One recommendation I'd offer is to use loctite on the screws on the "bug" (I didn't know it was called that :rolleyes:). Mine came loose after a few months. The solenoid hits the linkage with a pretty good force, and the total travel of the solenoid is longer than the total travel of the lock knob, so the bug gets the full force of the solenoid when the lock knob reaches the extreme of its travel. Also, I was probably a wimp and didn't tighten down on those screws enough the first time. Either way, now its got loctite...I rather a positive connection, for now the friction connection will have to work. Next time it comes loose, its getting JB weld :cool:

Chad300tdt 12-28-2008 09:01 PM

On my wagon, I didn't use the bug. I bent the end of the rod and slipped it into the lock clip of the door lock linkage. I really need to take a pic of the setup. Maybe I'll take the door panel off tomorrow.
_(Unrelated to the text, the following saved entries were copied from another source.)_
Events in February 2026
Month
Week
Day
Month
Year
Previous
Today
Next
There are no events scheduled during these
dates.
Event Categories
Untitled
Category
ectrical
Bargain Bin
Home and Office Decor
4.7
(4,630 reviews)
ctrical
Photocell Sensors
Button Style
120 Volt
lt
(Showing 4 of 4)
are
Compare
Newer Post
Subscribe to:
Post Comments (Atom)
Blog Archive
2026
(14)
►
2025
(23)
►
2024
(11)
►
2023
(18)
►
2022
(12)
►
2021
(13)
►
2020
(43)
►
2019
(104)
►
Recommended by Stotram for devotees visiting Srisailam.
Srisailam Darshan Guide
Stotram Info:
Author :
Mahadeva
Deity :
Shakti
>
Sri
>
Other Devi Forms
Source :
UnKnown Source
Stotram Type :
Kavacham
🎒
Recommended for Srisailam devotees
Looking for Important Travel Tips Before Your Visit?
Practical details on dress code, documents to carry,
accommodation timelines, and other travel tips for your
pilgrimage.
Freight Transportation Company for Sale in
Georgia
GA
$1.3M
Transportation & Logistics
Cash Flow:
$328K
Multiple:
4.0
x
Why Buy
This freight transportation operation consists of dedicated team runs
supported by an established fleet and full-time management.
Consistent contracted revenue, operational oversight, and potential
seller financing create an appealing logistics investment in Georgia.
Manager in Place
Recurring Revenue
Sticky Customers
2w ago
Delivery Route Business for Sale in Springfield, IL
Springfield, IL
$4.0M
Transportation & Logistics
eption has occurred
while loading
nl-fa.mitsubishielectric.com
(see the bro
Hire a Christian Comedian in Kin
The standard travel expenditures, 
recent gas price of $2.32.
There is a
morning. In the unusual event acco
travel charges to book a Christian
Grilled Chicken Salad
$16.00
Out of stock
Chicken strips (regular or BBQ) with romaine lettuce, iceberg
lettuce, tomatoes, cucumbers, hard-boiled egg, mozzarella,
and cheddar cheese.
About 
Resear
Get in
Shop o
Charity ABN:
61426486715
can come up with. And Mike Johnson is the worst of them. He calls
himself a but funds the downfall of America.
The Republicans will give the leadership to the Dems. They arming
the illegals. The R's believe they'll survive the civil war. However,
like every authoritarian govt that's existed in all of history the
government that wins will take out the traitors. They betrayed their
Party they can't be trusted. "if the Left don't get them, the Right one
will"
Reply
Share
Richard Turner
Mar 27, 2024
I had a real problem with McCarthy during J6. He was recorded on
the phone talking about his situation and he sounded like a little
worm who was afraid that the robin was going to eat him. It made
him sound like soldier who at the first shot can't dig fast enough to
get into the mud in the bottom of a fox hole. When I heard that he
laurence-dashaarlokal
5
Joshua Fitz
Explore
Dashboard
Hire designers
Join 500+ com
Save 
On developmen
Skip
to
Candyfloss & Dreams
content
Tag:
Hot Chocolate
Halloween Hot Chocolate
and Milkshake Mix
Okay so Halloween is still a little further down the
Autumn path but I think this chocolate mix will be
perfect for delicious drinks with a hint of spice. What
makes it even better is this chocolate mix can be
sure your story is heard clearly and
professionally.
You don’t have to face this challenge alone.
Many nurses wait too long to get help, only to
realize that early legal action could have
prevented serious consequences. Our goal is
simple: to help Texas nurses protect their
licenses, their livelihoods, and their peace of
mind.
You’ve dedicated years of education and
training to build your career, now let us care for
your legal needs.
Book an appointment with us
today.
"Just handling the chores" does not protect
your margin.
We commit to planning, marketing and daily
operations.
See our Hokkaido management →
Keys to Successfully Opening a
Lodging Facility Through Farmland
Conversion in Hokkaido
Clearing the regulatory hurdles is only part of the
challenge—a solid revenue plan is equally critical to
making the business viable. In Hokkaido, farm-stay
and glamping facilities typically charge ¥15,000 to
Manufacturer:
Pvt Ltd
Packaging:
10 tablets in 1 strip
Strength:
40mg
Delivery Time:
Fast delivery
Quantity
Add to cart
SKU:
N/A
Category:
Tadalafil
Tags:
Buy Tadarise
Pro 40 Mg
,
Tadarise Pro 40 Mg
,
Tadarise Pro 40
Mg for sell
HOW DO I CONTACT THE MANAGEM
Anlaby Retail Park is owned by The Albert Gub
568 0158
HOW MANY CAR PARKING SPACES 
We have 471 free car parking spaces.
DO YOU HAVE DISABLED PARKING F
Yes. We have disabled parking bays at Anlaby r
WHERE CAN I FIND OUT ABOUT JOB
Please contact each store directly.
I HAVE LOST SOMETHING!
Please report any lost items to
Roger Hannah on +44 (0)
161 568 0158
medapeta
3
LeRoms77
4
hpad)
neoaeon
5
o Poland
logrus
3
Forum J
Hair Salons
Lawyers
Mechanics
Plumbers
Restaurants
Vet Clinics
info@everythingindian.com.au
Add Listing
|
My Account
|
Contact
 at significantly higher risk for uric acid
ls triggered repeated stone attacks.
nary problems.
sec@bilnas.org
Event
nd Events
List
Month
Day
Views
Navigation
Johnhef 12-28-2008 09:17 PM

Looks good Chad. I may order one for the SEC, anyone do a 126 with this kit yet?

ForcedInduction 12-28-2008 11:33 PM

Quote:

Originally Posted by charmalu (Post 2061296)
The thing I have never liked about these cars, is when the drivers door is unlocked, the other 3 doors unlock at the same time. now the problem with this is at night in a parking lot or some other undesirable area of town, I may only want to open the drivers door. never know if some evil person is lerking on the other side of the car to jump in with you or your wife.

Thats no different than any other power door lock system in existence.